• **Work item**: Print every line of the listing exactly, please.

• **Information supplied**:
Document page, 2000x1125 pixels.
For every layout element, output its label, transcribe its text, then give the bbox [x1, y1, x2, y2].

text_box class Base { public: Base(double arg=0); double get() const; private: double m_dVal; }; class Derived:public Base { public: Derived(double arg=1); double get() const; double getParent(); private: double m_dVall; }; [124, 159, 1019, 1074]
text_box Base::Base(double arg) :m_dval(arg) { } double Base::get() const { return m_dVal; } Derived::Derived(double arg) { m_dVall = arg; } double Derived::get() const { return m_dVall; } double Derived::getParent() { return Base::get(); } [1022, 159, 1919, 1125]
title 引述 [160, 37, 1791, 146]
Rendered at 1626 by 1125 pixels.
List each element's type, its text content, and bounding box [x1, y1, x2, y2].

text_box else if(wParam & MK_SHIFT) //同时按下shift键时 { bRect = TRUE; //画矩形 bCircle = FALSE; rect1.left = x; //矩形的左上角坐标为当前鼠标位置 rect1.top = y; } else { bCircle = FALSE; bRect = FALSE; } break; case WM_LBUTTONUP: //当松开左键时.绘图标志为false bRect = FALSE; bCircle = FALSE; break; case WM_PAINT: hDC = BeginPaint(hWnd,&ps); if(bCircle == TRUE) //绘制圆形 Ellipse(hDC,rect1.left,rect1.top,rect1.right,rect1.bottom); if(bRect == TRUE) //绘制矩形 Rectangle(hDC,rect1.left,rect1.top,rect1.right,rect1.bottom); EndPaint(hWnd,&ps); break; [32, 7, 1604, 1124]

• **Result of this exercise**:
Document page, 2000x1125 pixels.
For every layout element, output its label, transcribe its text, then give the bbox [x1, y1, x2, y2].

text_box class Base { public: Base(double arg=0); double get() const; private: double m_dVal; }; class Derived:public Base { public: Derived(double arg=1); double get() const; double getParent(); private: double m_dVall; }; [124, 159, 1019, 1074]
text_box Base::Base(double arg) :m_dval(arg) { } double Base::get() const { return m_dVal; } Derived::Derived(double arg) { m_dVall = arg; } double Derived::get() const { return m_dVall; } double Derived::getParent() { return Base::get(); } [1022, 159, 1919, 1125]
title 引述 [160, 37, 1791, 146]
Rendered at 1626 by 1125 pixels.
List each element's type, its text content, and bounding box [x1, y1, x2, y2].

text_box else if(wParam & MK_SHIFT) //同时按下shift键时 { bRect = TRUE; //画矩形 bCircle = FALSE; rect1.left = x; //矩形的左上角坐标为当前鼠标位置 rect1.top = y; } else { bCircle = FALSE; bRect = FALSE; } break; case WM_LBUTTONUP: //当松开左键时.绘图标志为false bRect = FALSE; bCircle = FALSE; break; case WM_PAINT: hDC = BeginPaint(hWnd,&ps); if(bCircle == TRUE) //绘制圆形 Ellipse(hDC,rect1.left,rect1.top,rect1.right,rect1.bottom); if(bRect == TRUE) //绘制矩形 Rectangle(hDC,rect1.left,rect1.top,rect1.right,rect1.bottom); EndPaint(hWnd,&ps); break; [32, 7, 1604, 1124]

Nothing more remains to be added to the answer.